**EXCERPTED DATA:**
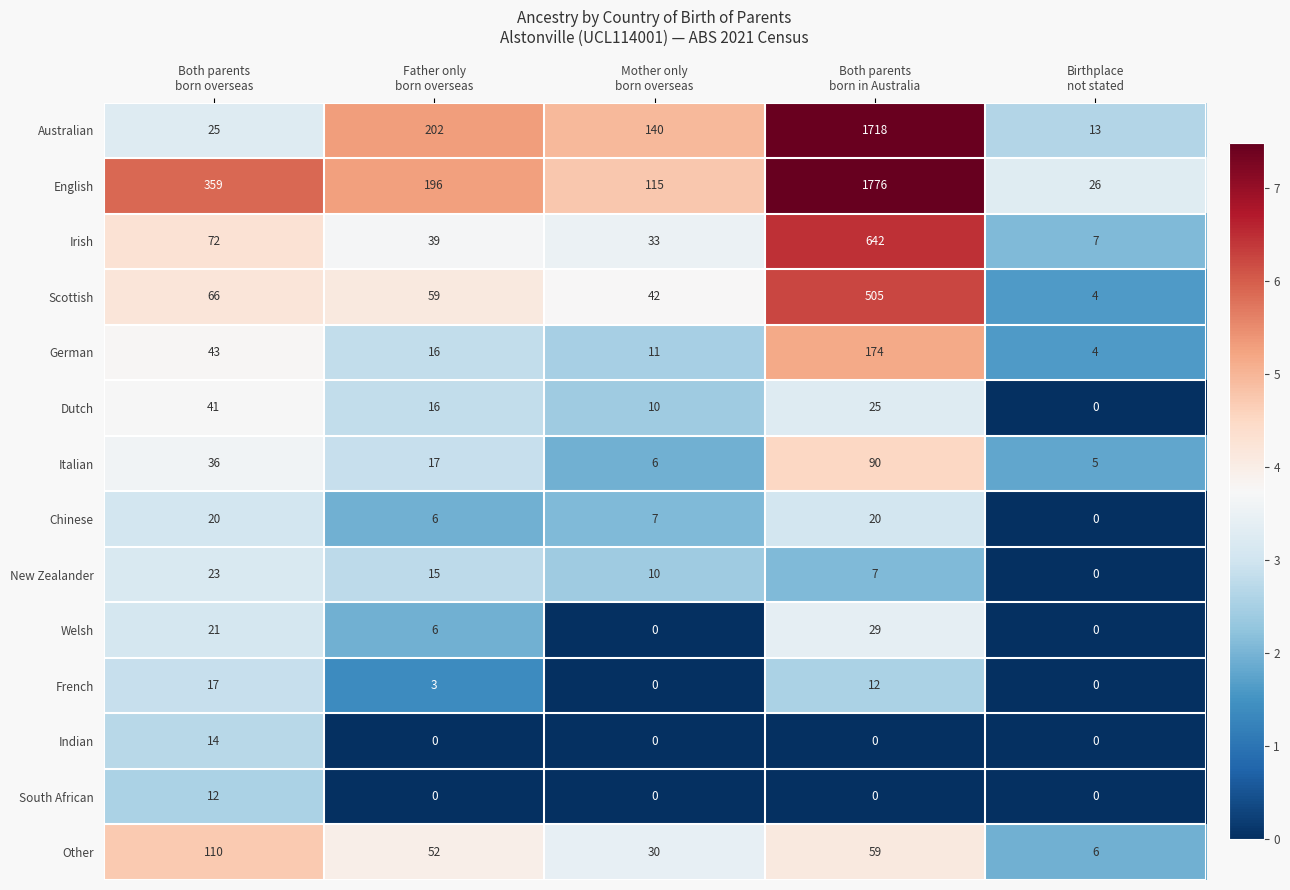

What is the total value across all series at Birthplace
not stated?

65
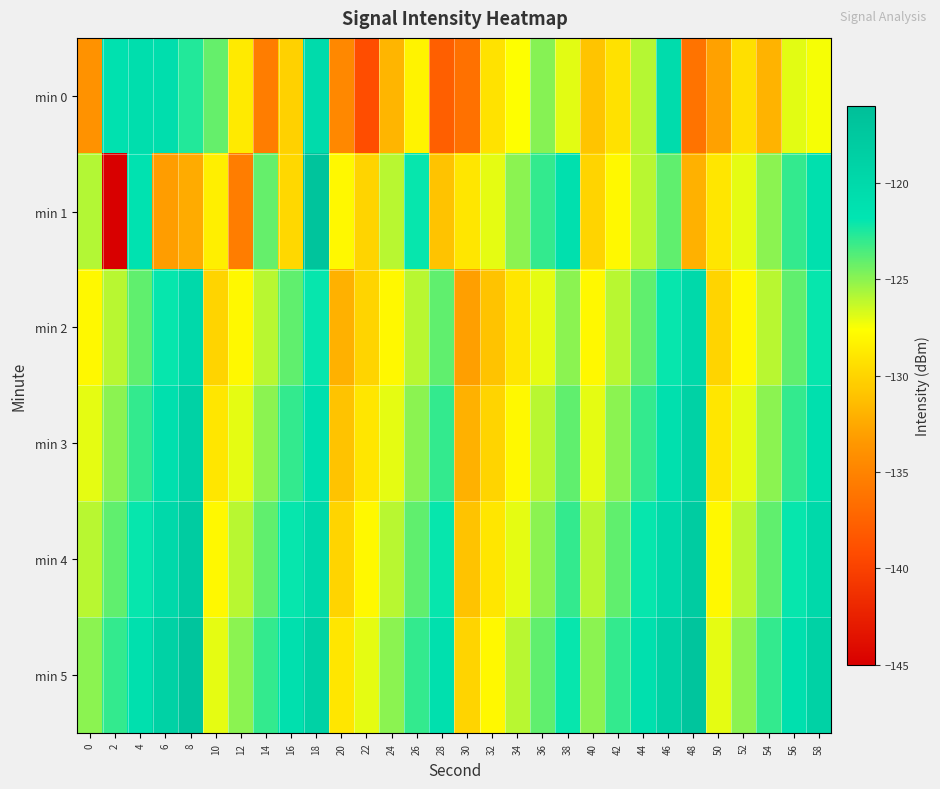

What is the difference between the highest and lowest values at 46?

5.0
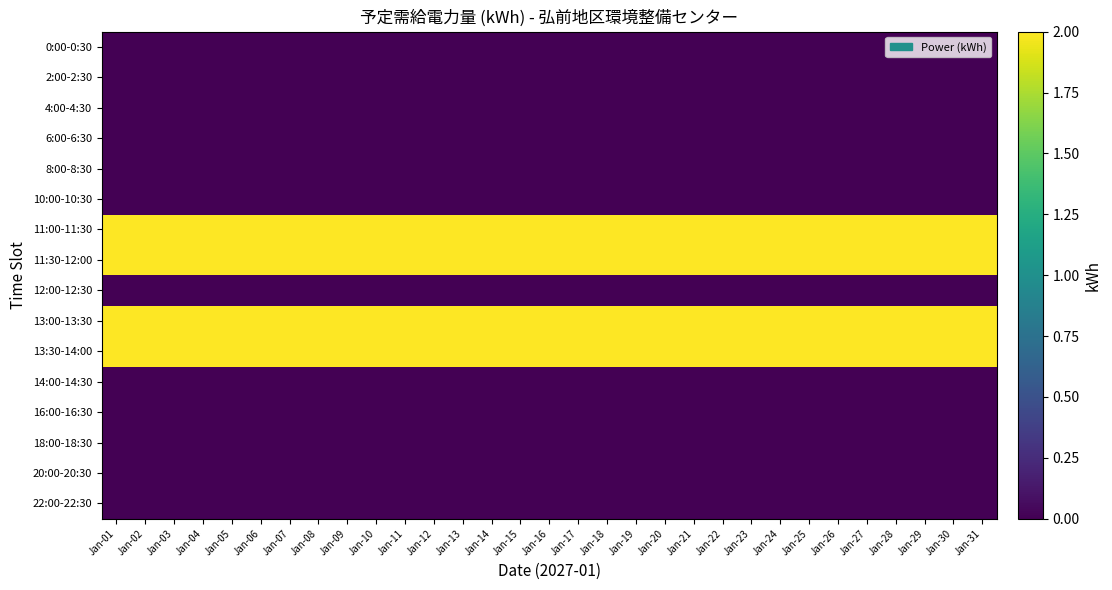

How many categories are shown in the chart?

31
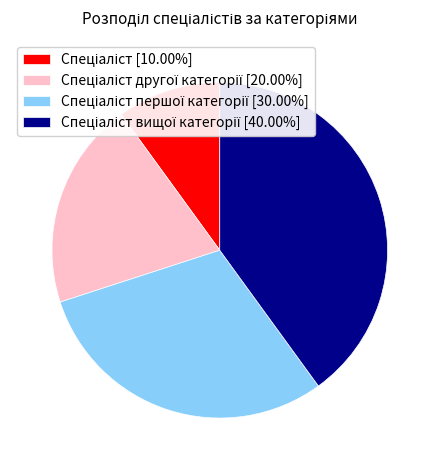

Does any single category account for the majority?

No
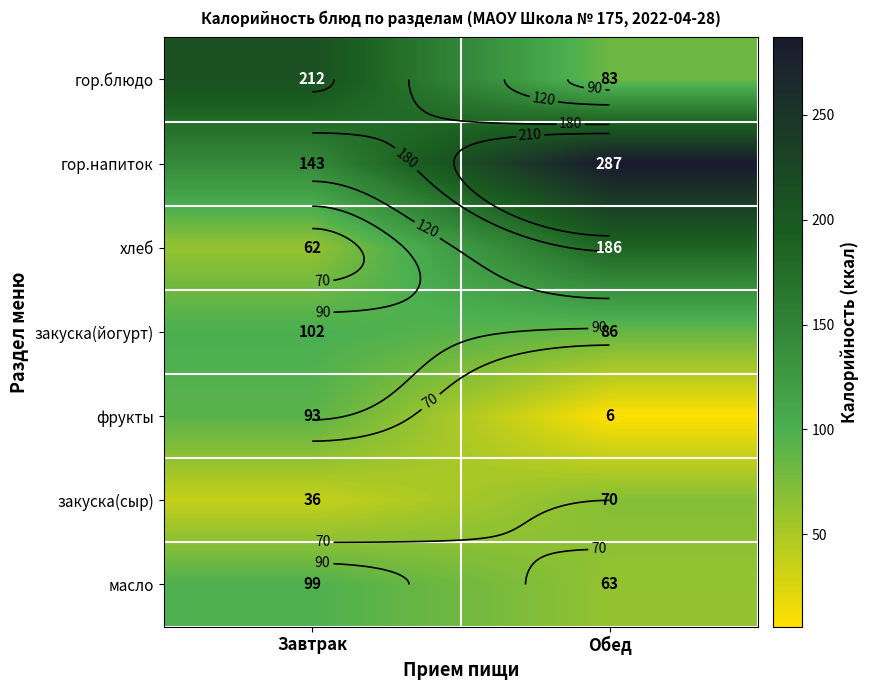

What is the approximate value of фрукты at Обед?

6.0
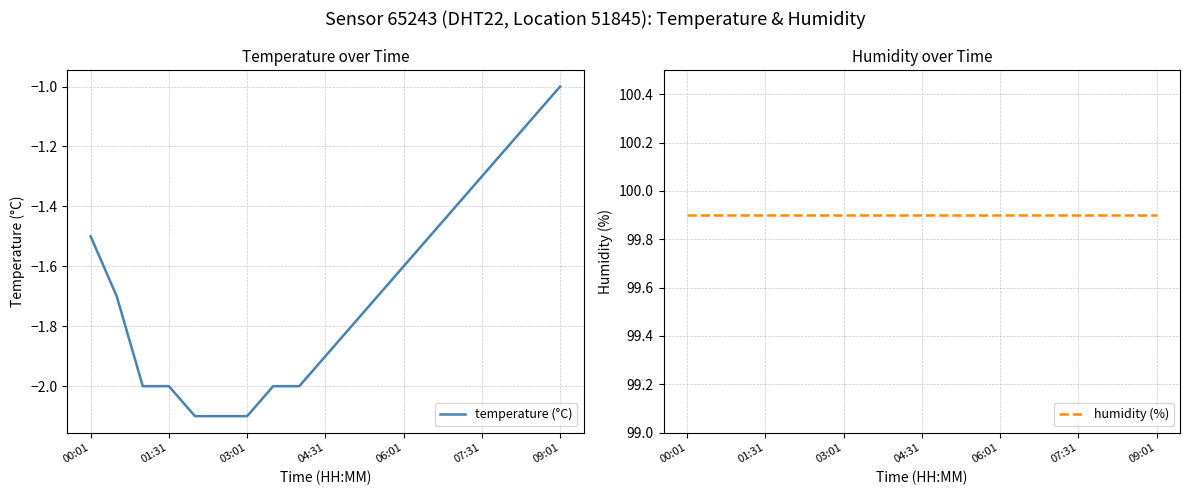

True or false: temperature (°C) and humidity (%) cross at least once.

False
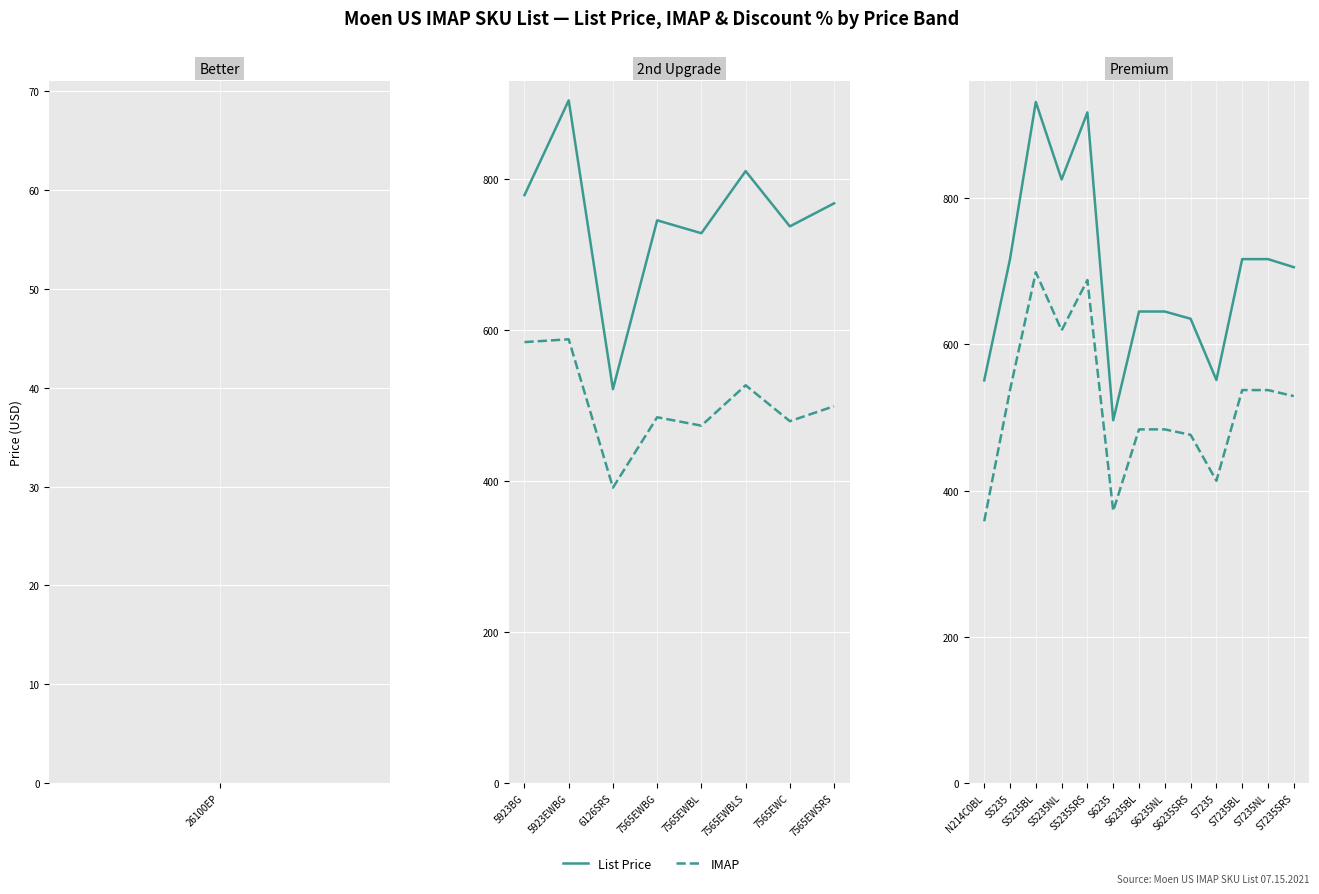

Where is the first local maximum for IMAP?

S5235BL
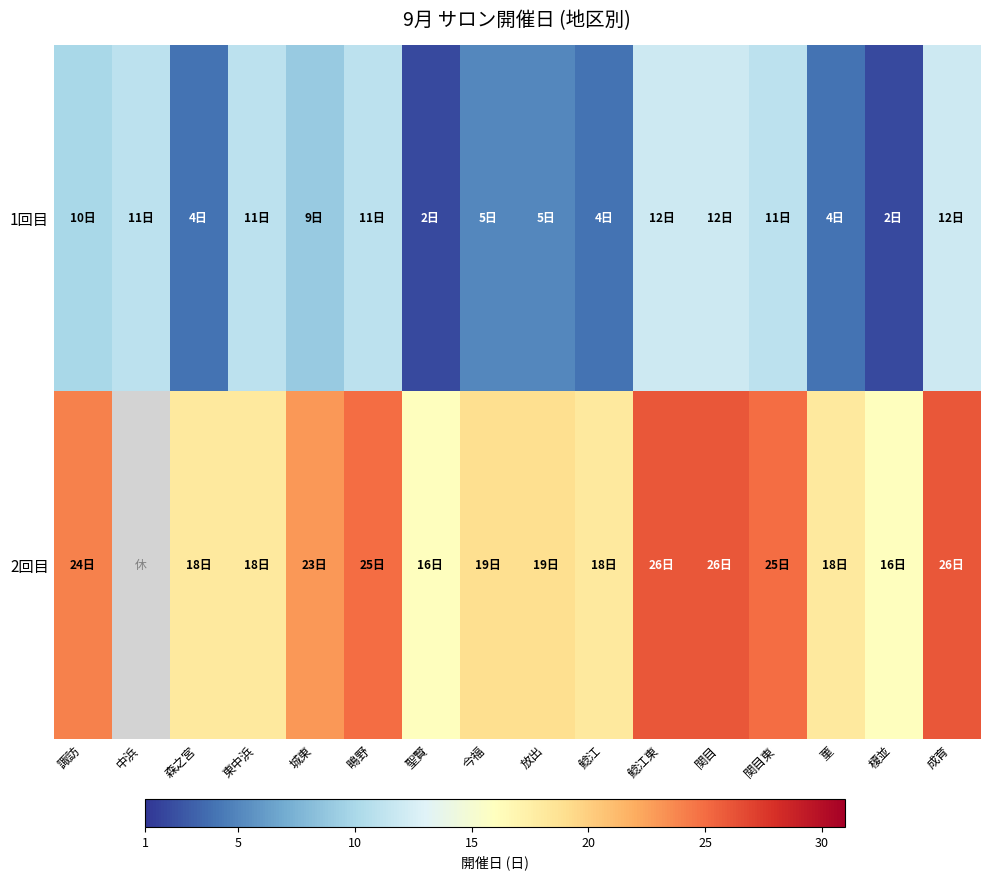

What is the greatest value displayed?

26.0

**TASK OBJECTIVE:** Reproduce word for word everything from the line containing "What is the approximate" down to the end of the entries. Omit the pictures from your answer.

**TASK OUTPUT:**
What is the approximate value of фрукты at Обед?

6.0

True or false: temperature (°C) and humidity (%) cross at least once.

False

Where is the first local maximum for IMAP?

S5235BL

What is the greatest value displayed?

26.0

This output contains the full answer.